Em 1910, com a chegada da Companhia Paulista de Estradas de Ferro, Bauru passou a abrigar um dos maiores entroncamentos ferroviários do interior do continente.

Já em 1939, com a conclusão da nova e enorme Estação da Noroeste, que englobava também os escritórios da empresa, todos os embarques e desembarques das três ferrovias foram centralizados nessa Estação.

Em 1957, a Nob foi incorporada à Rede Ferroviária S.A. No final de 1995, os trens de passageiros da Noroeste foram extintos. Em 1996, a concessionária Novoeste assumiu a Ferrovia. Depois passou para a ALL e hoje está com a Rumo. 

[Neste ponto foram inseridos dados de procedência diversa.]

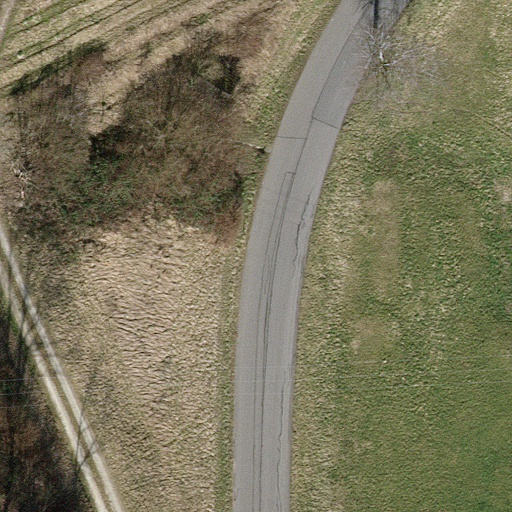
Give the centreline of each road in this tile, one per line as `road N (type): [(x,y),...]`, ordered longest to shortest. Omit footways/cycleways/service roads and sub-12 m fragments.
road 1 (unclassified): [(369,0),(341,44),(288,180),(260,337),(256,511)]
road 2 (track): [(0,228),(108,511)]
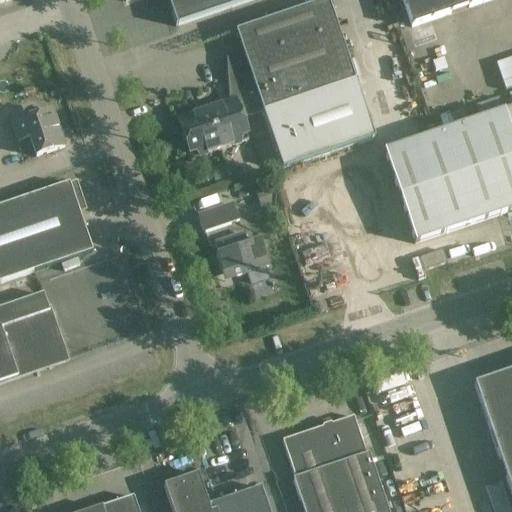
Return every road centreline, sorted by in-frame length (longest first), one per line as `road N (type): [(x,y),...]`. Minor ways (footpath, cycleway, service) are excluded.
road 1 (unclassified): [(202,394),(70,0)]
road 2 (tertiary): [(202,394),(511,291)]
road 3 (tertiary): [(0,465),(202,394)]
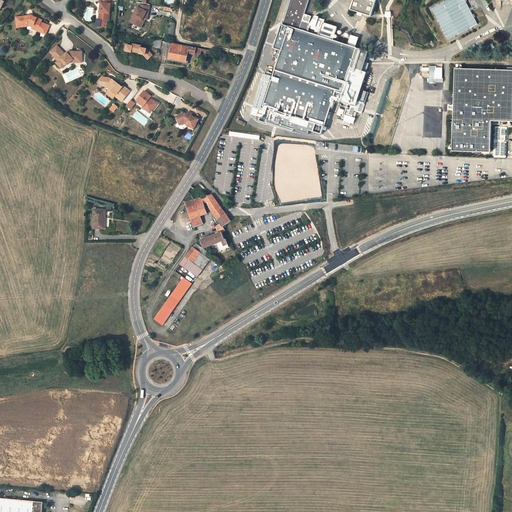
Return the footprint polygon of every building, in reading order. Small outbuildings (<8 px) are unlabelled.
[(110,0),(99,0),(99,2),(101,3),(99,19),(109,21),(111,3),(110,3),(110,0)] [(146,0),(145,0),(141,0),(141,4),(137,3),(136,6),(130,16),(131,17),(128,22),(140,29),(145,20),(146,21),(149,6),(145,6),(146,0)] [(310,131),(321,135),(333,99),(355,106),(366,72),(362,70),(367,52),(354,47),(347,45),(307,32),(310,22),(305,20),(302,20),(303,16),(308,0),(290,0),(283,24),(281,23),(276,40),(283,43),(281,50),(282,50),(273,80),(272,79),(272,77),(265,74),(253,115),(264,118),(266,112),(270,114),(268,123),(295,132),(296,130),(309,134),(310,131)] [(374,0),(352,0),(350,9),(371,14),(374,0)] [(465,0),(446,0),(431,8),(448,40),(478,24),(465,0)] [(46,34),(50,26),(42,22),(43,20),(38,18),(37,18),(35,17),(32,16),(17,17),(18,27),(30,26),(29,29),(32,31),(32,29),(33,27),(38,29),(38,31),(46,34)] [(358,37),(350,34),(347,45),(354,47),(358,37)] [(283,43),(276,40),(274,48),(281,50),(283,43)] [(199,55),(200,55),(201,51),(202,49),(183,45),(173,44),(161,41),(160,48),(168,50),(171,50),(169,58),(186,61),(188,54),(190,54),(196,55),(197,55),(197,54),(199,55)] [(126,44),(124,51),(143,55),(147,60),(153,55),(147,48),(141,47),(142,45),(133,43),(132,45),(126,44)] [(58,46),(51,53),(59,61),(57,63),(62,69),(66,65),(68,65),(71,63),(74,60),(83,60),(83,52),(72,52),(69,55),(68,53),(66,55),(58,46)] [(171,50),(168,50),(166,60),(188,64),(190,54),(188,54),(186,61),(169,58),(171,50)] [(511,70),(455,68),(452,151),(489,152),(490,121),(511,121),(511,70)] [(121,97),(124,99),(131,90),(124,85),(123,86),(113,79),(112,81),(107,78),(102,77),(100,80),(100,84),(103,86),(107,86),(113,91),(117,94),(116,96),(120,99),(121,97)] [(382,117),(374,142),(380,144),(385,145),(389,147),(409,84),(394,79),(383,115),(382,117)] [(145,90),(137,101),(144,106),(143,107),(147,110),(149,108),(153,110),(158,102),(151,97),(152,95),(145,90)] [(368,91),(363,90),(359,101),(364,103),(368,91)] [(194,129),(199,119),(192,115),(192,114),(188,112),(186,115),(183,114),(177,116),(179,123),(185,122),(187,123),(187,124),(186,125),(194,129)] [(302,150),(286,159),(291,168),(302,162),(304,164),(309,162),(302,150)] [(291,168),(292,170),(304,164),(302,162),(291,168)] [(228,198),(218,187),(215,190),(223,199),(224,198),(226,200),(228,198)] [(211,194),(205,196),(210,209),(222,225),(223,226),(230,221),(211,194)] [(205,196),(193,199),(199,216),(207,213),(203,201),(206,200),(205,196)] [(193,199),(185,202),(194,226),(202,223),(199,216),(193,199)] [(89,200),(90,219),(101,218),(101,200),(89,200)] [(219,233),(201,240),(204,248),(218,243),(221,250),(229,247),(226,239),(225,239),(222,232),(226,231),(223,226),(222,225),(216,227),(219,233)] [(172,239),(185,246),(190,238),(177,231),(172,239)] [(196,243),(193,247),(205,256),(208,252),(196,243)] [(193,247),(181,264),(198,276),(210,260),(205,256),(193,247)] [(192,283),(184,277),(165,303),(174,309),(192,283)] [(0,491),(0,511),(42,511),(44,496),(0,491)]
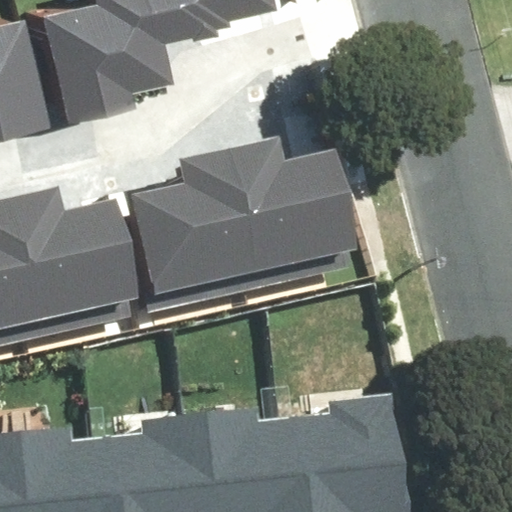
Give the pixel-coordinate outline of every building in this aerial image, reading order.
[(47,15),(70,117),(175,94),(163,41),(268,17),(264,0),(93,0),(94,4),(47,15)] [(0,133),(43,123),(19,16),(0,20),(0,133)] [(262,287),(365,264),(340,153),(292,163),(287,140),(232,152),(262,287)] [(132,198),(157,310),(262,287),(232,152),(176,164),(181,187),(132,198)] [(43,335),(146,312),(122,201),(74,211),(69,188),(13,199),(43,335)] [(0,344),(43,335),(13,199),(0,202),(0,344)] [(0,511),(373,511),(362,398),(308,404),(309,414),(239,421),(238,411),(117,422),(119,434),(49,441),(48,429),(0,434),(0,511)]
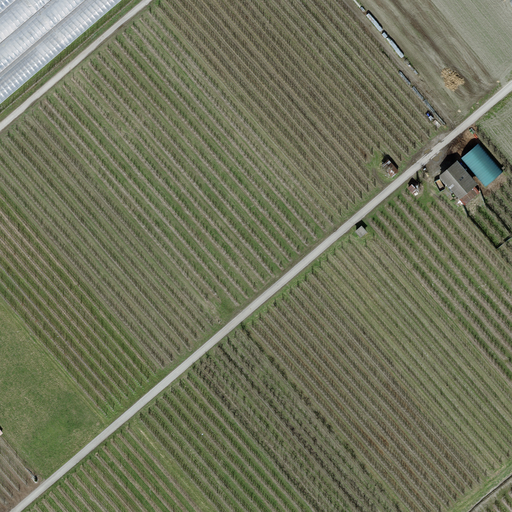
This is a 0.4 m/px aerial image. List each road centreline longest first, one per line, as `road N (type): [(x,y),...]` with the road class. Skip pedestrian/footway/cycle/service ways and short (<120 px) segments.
road 1 (unclassified): [(11,511),(511,85)]
road 2 (unclassified): [(140,0),(0,118)]
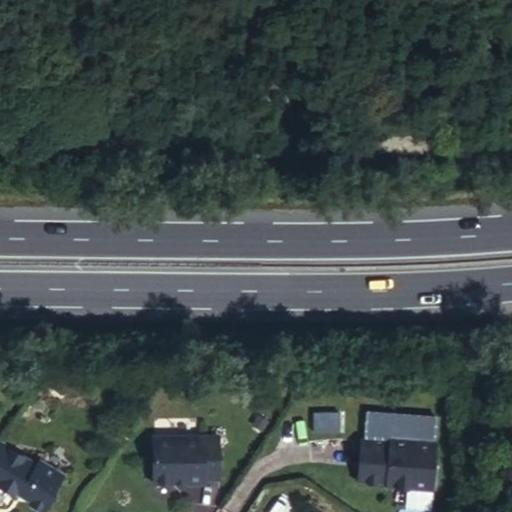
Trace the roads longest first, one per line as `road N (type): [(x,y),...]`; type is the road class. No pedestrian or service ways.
road 1 (trunk): [(511,229),(315,239),(0,236)]
road 2 (trunk): [(0,287),(511,283)]
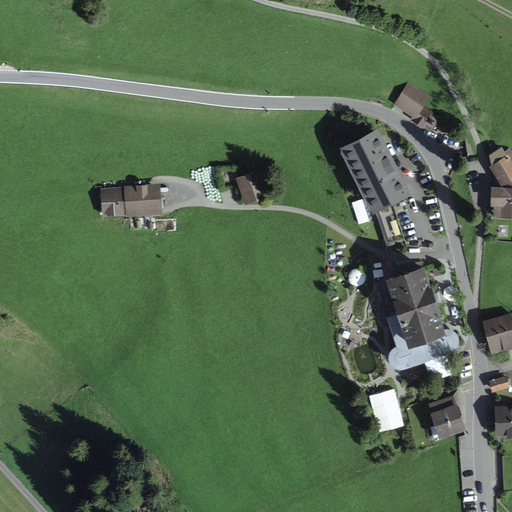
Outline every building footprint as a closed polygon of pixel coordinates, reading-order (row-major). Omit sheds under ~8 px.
[(437,117),(420,106),(426,96),(409,85),(398,102),(415,113),(413,116),(430,128),(437,117)] [(371,211),(410,191),(377,127),(339,147),(371,211)] [(491,157),(493,166),(507,190),(495,189),(495,212),(511,212),(511,153),(510,150),(504,153),(502,150),(491,157)] [(239,179),(246,200),(265,192),(258,173),(239,179)] [(157,208),(156,187),(104,191),(106,212),(157,208)] [(329,243),(330,263),(350,262),(349,242),(329,243)] [(388,269),(390,276),(402,272),(400,265),(388,269)] [(390,316),(399,345),(396,346),(392,350),(390,356),(393,363),(397,365),(400,365),(451,349),(455,345),(457,340),(456,336),(452,332),(445,335),(443,331),(442,331),(436,311),(437,310),(429,287),(428,288),(422,268),(389,278),(401,313),(390,316)] [(495,350),(511,345),(511,337),(506,316),(488,321),(495,350)] [(492,381),(494,390),(507,387),(505,377),(492,381)] [(433,413),(437,424),(431,426),(434,437),(463,427),(460,419),(456,405),(433,413)] [(511,408),(499,409),(499,432),(511,431),(511,408)] [(381,446),(400,442),(397,427),(378,431),(381,446)] [(404,441),(392,444),(394,452),(405,449),(404,441)] [(511,455),(503,456),(504,463),(511,462),(511,455)]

Os trens de passageiros para Bauru, na antiga linha da Cia. Paulista, chegaram à estação pela última vez em 15 de março de 2001. Em 2010, o prédio da Estação foi adquirido pelo município. Mas permanece sem uso. Enquanto houve trens de passageiros, o complexo da Estação da Noroeste em Bauru foi considerada o maior entroncamento ferroviário do Brasil.

3 comentários em “Por que o trem apita em festa ao passar pelo Mirante Ferroviário em todo 17 de julho?”

  1. Triagem palco de grandes eventos, muitas festas muitos bailes carnaval festa junina era o ponto de encontro de todas os bairros da região que iam festejar na vila de triagem, eu sempre Vivi na vila Cardia e podia apreciar cada momento na vila de triagem, pena que a ferrovia se foi.

  2. Parabéns e obrigada pela excelente matéria, que resgata uma parte de nossa história bauruense.
    Sugestão: promover uma exposição no mês do aniversário da cidade.
    Toda nossa gratidão aos que com lutas e alegrias nos trouxeram até aqui.